◆ ACTION ITEM
Reproduce the text of the items below word for word, leaving the pictures out of your answer.

§

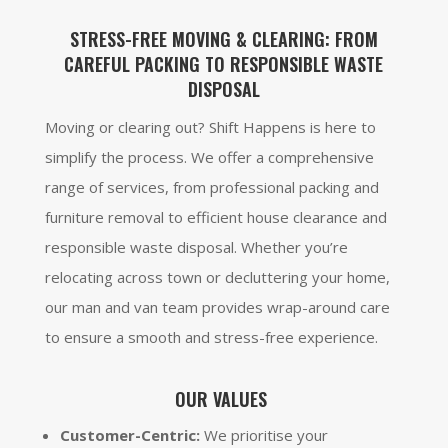
STRESS-FREE MOVING & CLEARING: FROM
CAREFUL PACKING TO RESPONSIBLE WASTE
DISPOSAL
Moving or clearing out? Shift Happens is here to
simplify the process. We offer a comprehensive
range of services, from professional packing and
furniture removal to efficient house clearance and
responsible waste disposal. Whether you’re
relocating across town or decluttering your home,
our man and van team provides wrap-around care
to ensure a smooth and stress-free experience.
OUR VALUES
Customer-Centric:
We prioritise your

§

◆ OUTPUT FOR THIS TASK
STRESS-FREE MOVING & CLEARING: FROM
CAREFUL PACKING TO RESPONSIBLE WASTE
DISPOSAL
Moving or clearing out? Shift Happens is here to
simplify the process. We offer a comprehensive
range of services, from professional packing and
furniture removal to efficient house clearance and
responsible waste disposal. Whether you’re
relocating across town or decluttering your home,
our man and van team provides wrap-around care
to ensure a smooth and stress-free experience.
OUR VALUES
Customer-Centric:
We prioritise your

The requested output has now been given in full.